R. sumichrasti | Clade I | Clade II | Clado III | Clado IV |
---|---|---|---|---|
Clade I | 1.71 | 6.69 | 6.97 | 7.01 |
Clade II | 7.16 | 1.66 | 5.74 | 5.17 |
Clade III | 7.47 | 6.07 | 1.59 | 6.28 |
Clade IV | 7.52 | 5.43 | 6.67 | 0.25 |
The species delimitation methods and the species tree (Figure 4) recovered the ancestral position of clade I (pP = 0.84), with a mean divergence time for the most recent common ancestor (MRCA) of ~2.15 Ma. The bGMYC supported the sister relationship between clades II and IV, whereas the multi-loci methods and the species tree supported the split of clade IV (pP = 0.79; mean divergence time 1.42 Ma), and a sister relationship between clades II and III (pP = 0.70; mean divergence time 0.90 Ma). In addition, the ancestral position of R. chrysopsis with respect to R. megalotis-R. zacatecae and R. sumichrasti was strongly supported (pP = 1.00), with an MRCA mean age estimated at 6.18 Ma. Also, a closer relationship was recovered between R. humulis and R. montanus-R. raviventris (pP = 1.00; mean divergence time 6.43 Ma), although the sister relationship of R. montanus-R. ravivientris received lower probabilities (pP = 0.86; mean divergence time 4.44 Ma).

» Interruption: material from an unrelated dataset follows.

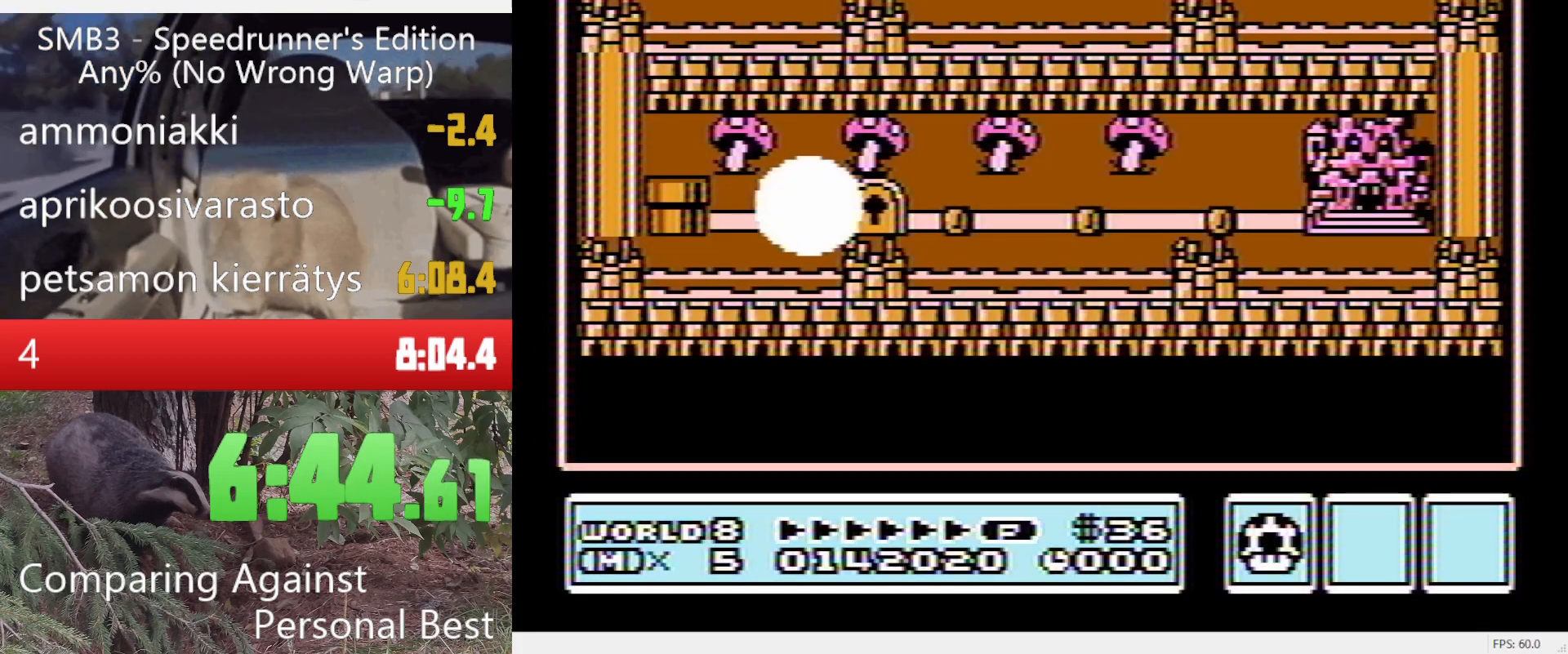
{"buttons": ["DPAD_RIGHT"], "events": []}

Ecological niche equivalence. Ecological Niche Models generated for the four species-level clades within R. sumichrasti had AUC values above 0.90 for training data. The inter-clade predictability of the ENM of clade I ranged from 95 % when predicting known localities from clade III to 100 % when predicting known localities of clade IV (Figure 5). Clade IV had the most restricted ENM, and its inter-clade predictability ranged from 0 % when predicting clade III (and vice versa), to 18 % when predicting clade II. The ENMs of clades II and III showed the lowest intra-clade predictability values with 90 % and 95 %, respectively. Quantification of niche overlap with the I and Schoener’s D statistics (from here forward I and D) revealed small amounts of overlap between each clade pair. For all clade pairwise comparisons, the niche identity (niche equivalency) hypothesis was rejected regardless of the similarity measure (I or D; Table 2).
R. sumichrasti | Clade | Schoener’s D | I statistics | Identity test |
---|---|---|---|---|
Clade I | II | 0.1322 | 0.3075 | niche non-equivalency |
III | 0.4369 | 0.7547 | niche non-equivalency | |
IV | 0.2722 | 0.5371 | niche non-equivalency | |
Clade II | III | 0.3803 | 0.6456 | niche non-equivalency |
IV | 0.1872 | 0.3900 | niche non-equivalency | |
Clade III | IV | 0.0260 | 0.0843 | niche non-equivalency |
The canonical variable analysis did not discriminate significantly among the ENMs of the clades (Figure 6). The first and second canonical functions accounted for 97.3 % of the variance and the meaningful structure coefficients (> 0.3) were exclusively related to temperature (BIO1, BIO2, BIO4, BIO5, BIO6, BIO7). Overall, there was more similarity among mean values of each climatic variable between the ENM of clades II and III, whereas the area that occupied clade IV displayed extreme values for the Max Temperature of Warmest Month (BIO5; 27.4 °C), Annual Precipitation (BIO12; 1086 mm), and Precipitation of Driest Quarter (BIO17; 14.86 mm; Table 3).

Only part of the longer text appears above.